To set up the example, I have two allocations memref<3xi8> and memref<2x3xf32>. For reducing allocation cost, I allocated the two buffers together as memref<27xi8>, in the hope to slice them up later.
How do I exactly get the second slice? My observation is that, there is no way to express “skip the first 3 bytes and take the rest 24 bytes as a slice” with view/subviews.
// RUN: mlir-opt %s -convert-std-to-llvm
func @views() {
%0 = alloc(): memref<27 x i8>
%1 = view %0[][]: memref<27 x i8> to memref<3xi8>
%2 = view %0[][]: memref<27 x i8> to memref<2x3xf32, offset: 3, strides: [3, 1]>
std.return
}
However you are right that there is a bug here: the offset 3 is going to be applied in multiples of f32 but what we want is that the view pointer is shifted by 3 bytes.
This calls for some fixes and should probably look like this instead:
func @views() {
%0 = alloc(): memref<27 x i8>
%1 = view %0[][]: memref<27 x i8> to memref<3xi8>
%2 = view %0[%c3][%c2, %c3]: memref<27 x i8> to memref<2x3xf32>
std.return
}
The lowering of a view op should apply the shift to the underlying buffer and can only produce contiguous memref without offset in the type (i.e. offset within the type should not refer to something outside the type ).
A consequence would be that the canonicalizations of the offsets would not be possible (cc @andydavis).
It intends to, but fails the ViewOp verifier.
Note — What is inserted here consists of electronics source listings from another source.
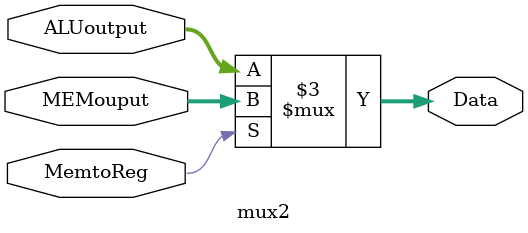
<source format=v>
module mux1(Rt_data, Ext_result, Data, ALUSrc);
    input [31:0] Rt_data;        // 寄存器的第二个输出
    input [31:0] Ext_result;     // 符号扩展后的值
    input ALUSrc;      // 0：选择寄存器的第二个输出 1：立即数扩展后的值
    output reg [31:0] Data;     // 选择后的值

    always @(*)
    begin
        if (ALUSrc)
            begin
                Data = Ext_result;
                // $display("(MUX.v) select ext_result: %h", Data);
            end
        else  
            begin
                Data = Rt_data;
                // $display("(MUX.v) select Rt_data: %h", Data);
            end       
    end
endmodule

// 控制写入regfile的数据来自ALU还是数据存储器
module mux2(ALUoutput, MEMouput, Data, MemtoReg);
    input [31:0] ALUoutput;        // ALU的输出
    input [31:0] MEMouput;     // 数据存储器的输出
    input MemtoReg;      // 0：选择ALU的输出 1：选择数据存储器的输出
    
    output reg [31:0] Data;     // 选择后的值

    always @(*)
    begin
        if (MemtoReg)
            begin
                Data = MEMouput;
                // $display("(MUX.v) select ALU_output: %h", Data);
            end
        else  
            begin
                Data = ALUoutput;
                // $display("(MUX.v) select DATAMEM_output: %h", Data);
            end       
    end
endmodule
</source>
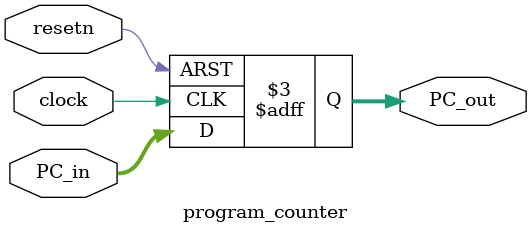
<source format=sv>
`timescale 1ns/100ps
`ifndef DISABLE_DEFAULT_NET
`default_nettype none
`endif

module program_counter (
    input logic clock,
    input logic resetn,
    
    input logic [31:0] PC_in,
    output logic [31:0] PC_out
);

always_ff @(posedge clock or negedge resetn) begin
    if (!resetn) begin
        PC_out <= 32'h00000000;
    end else begin
        PC_out <= PC_in;
    end
end

endmodule
</source>
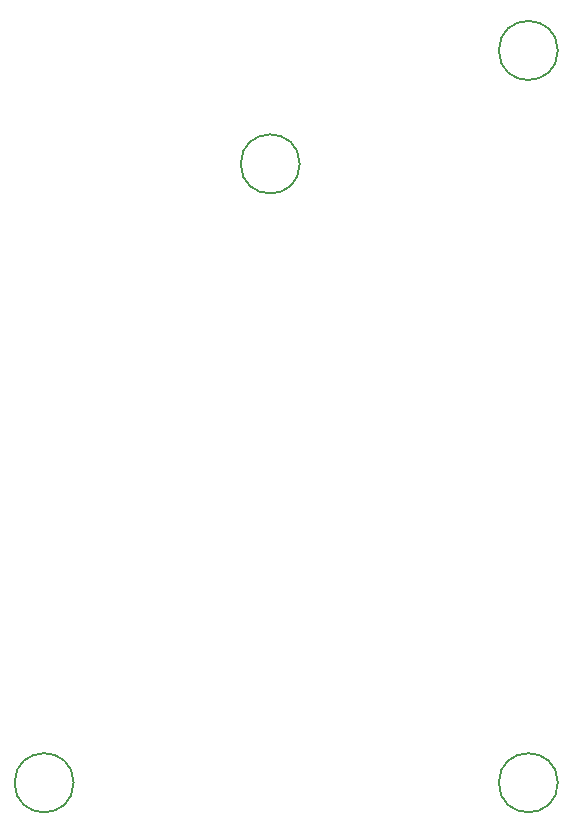
<source format=gbr>
%TF.GenerationSoftware,KiCad,Pcbnew,(6.0.9)*%
%TF.CreationDate,2023-01-21T09:36:01-09:00*%
%TF.ProjectId,CONTROLLER_Throttle,434f4e54-524f-44c4-9c45-525f5468726f,rev?*%
%TF.SameCoordinates,Original*%
%TF.FileFunction,Other,Comment*%
%FSLAX46Y46*%
G04 Gerber Fmt 4.6, Leading zero omitted, Abs format (unit mm)*
G04 Created by KiCad (PCBNEW (6.0.9)) date 2023-01-21 09:36:01*
%MOMM*%
%LPD*%
G01*
G04 APERTURE LIST*
%ADD10C,0.150000*%
G04 APERTURE END LIST*
D10*
%TO.C,H4*%
X24648000Y-12604000D02*
G75*
G03*
X24648000Y-12604000I-2500000J0D01*
G01*
%TO.C,H3*%
X5500000Y-65000000D02*
G75*
G03*
X5500000Y-65000000I-2500000J0D01*
G01*
%TO.C,H2*%
X46500000Y-3000000D02*
G75*
G03*
X46500000Y-3000000I-2500000J0D01*
G01*
%TO.C,H1*%
X46500000Y-65000000D02*
G75*
G03*
X46500000Y-65000000I-2500000J0D01*
G01*
%TD*%
M02*

</source>
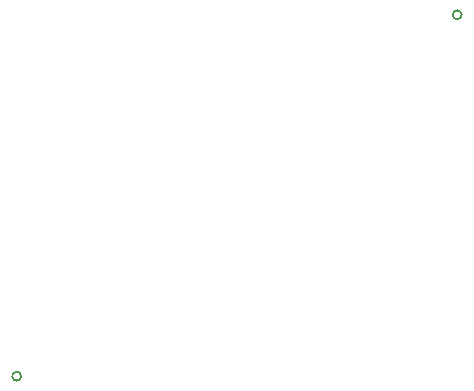
<source format=gbr>
%TF.GenerationSoftware,KiCad,Pcbnew,(6.0.6)*%
%TF.CreationDate,2022-08-27T21:29:47+05:30*%
%TF.ProjectId,rp2040-ble,72703230-3430-42d6-926c-652e6b696361,rev?*%
%TF.SameCoordinates,Original*%
%TF.FileFunction,Legend,Bot*%
%TF.FilePolarity,Positive*%
%FSLAX46Y46*%
G04 Gerber Fmt 4.6, Leading zero omitted, Abs format (unit mm)*
G04 Created by KiCad (PCBNEW (6.0.6)) date 2022-08-27 21:29:47*
%MOMM*%
%LPD*%
G01*
G04 APERTURE LIST*
%ADD10C,0.152400*%
G04 APERTURE END LIST*
D10*
%TO.C,SW2*%
X112394000Y-113878400D02*
G75*
G03*
X112394000Y-113878400I-381000J0D01*
G01*
%TO.C,SW1*%
X149686300Y-83275000D02*
G75*
G03*
X149686300Y-83275000I-381000J0D01*
G01*
%TD*%
M02*

</source>
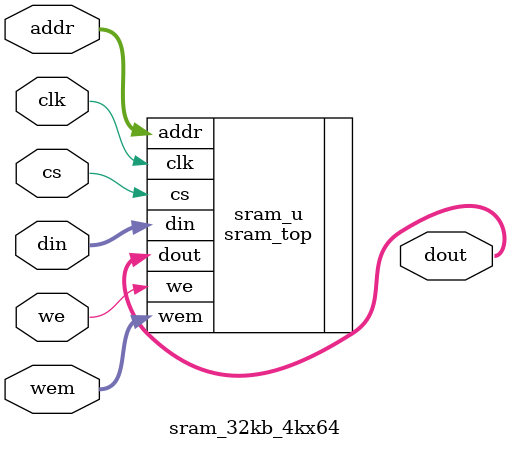
<source format=v>
`timescale 1ns/1ps

module sram_32kb_4kx64
#(parameter DP = 4096,
  parameter DW = 64,
  parameter FORCE_X2ZERO = 0,
  parameter MW = 8,
  parameter AW = 12
  ) (
  input            clk,
  input            cs,
  input            we,
  input [AW-1:0]   addr,
  input [DW-1:0]   din,
  input [MW-1:0]   wem,
  output[DW-1:0]   dout
);


`ifdef SIM
sirv_sim_ram #(
    .FORCE_X2ZERO (FORCE_X2ZERO),
    .DP (DP),
    .AW (AW),
    .MW (MW),
    .DW (DW)
)u_sirv_sim_ram (
    .clk   (clk),
    .din   (din),
    .addr  (addr),
    .cs    (cs),
    .we    (we),
    .wem   (wem),
    .dout  (dout)
);

`else
sram_top sram_u (
    .clk   (clk),
    .din   (din),
    .addr  (addr),
    .cs    (cs),
    .we    (we),
    .wem   (wem),
    .dout  (dout)
);

`endif

endmodule


</source>
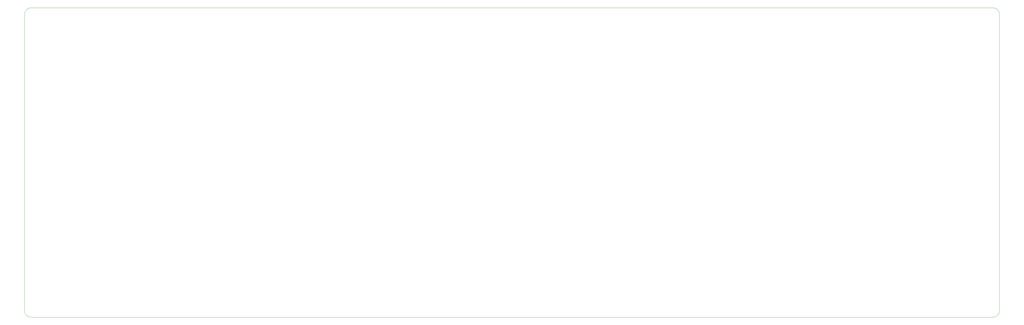
<source format=gm1>
%TF.GenerationSoftware,KiCad,Pcbnew,(5.1.9)-1*%
%TF.CreationDate,2021-04-11T03:40:38-04:00*%
%TF.ProjectId,Progenitor-Tenkey,50726f67-656e-4697-946f-722d54656e6b,rev?*%
%TF.SameCoordinates,Original*%
%TF.FileFunction,Profile,NP*%
%FSLAX46Y46*%
G04 Gerber Fmt 4.6, Leading zero omitted, Abs format (unit mm)*
G04 Created by KiCad (PCBNEW (5.1.9)-1) date 2021-04-11 03:40:38*
%MOMM*%
%LPD*%
G01*
G04 APERTURE LIST*
%TA.AperFunction,Profile*%
%ADD10C,0.050000*%
%TD*%
G04 APERTURE END LIST*
D10*
X356393750Y-230981250D02*
X364331250Y-230981250D01*
X356393750Y-230981250D02*
X82550000Y-230981250D01*
X437356250Y-230981250D02*
X364331250Y-230981250D01*
X82550000Y-345281250D02*
X437356250Y-345281250D01*
X80168750Y-233362500D02*
X80168750Y-342900000D01*
X439737500Y-342900000D02*
X439737500Y-233362500D01*
X80168750Y-233362500D02*
G75*
G02*
X82550000Y-230981250I2381250J0D01*
G01*
X82550000Y-345281250D02*
G75*
G02*
X80168750Y-342900000I0J2381250D01*
G01*
X439737500Y-342900000D02*
G75*
G02*
X437356250Y-345281250I-2381250J0D01*
G01*
X437356250Y-230981250D02*
G75*
G02*
X439737500Y-233362500I0J-2381250D01*
G01*
M02*

</source>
This code is what I’m currently investigating. Notice that ViewOp doesn’t take inputs with non-identity affine maps at [1].
There is a possibility to incorporate strides as well. I imagine the same conclusion for strides, which calls for all offsets, sizes, and strides to be completely decoupled from affine maps. I’ll prototype a fix like this since it’s blocking my work.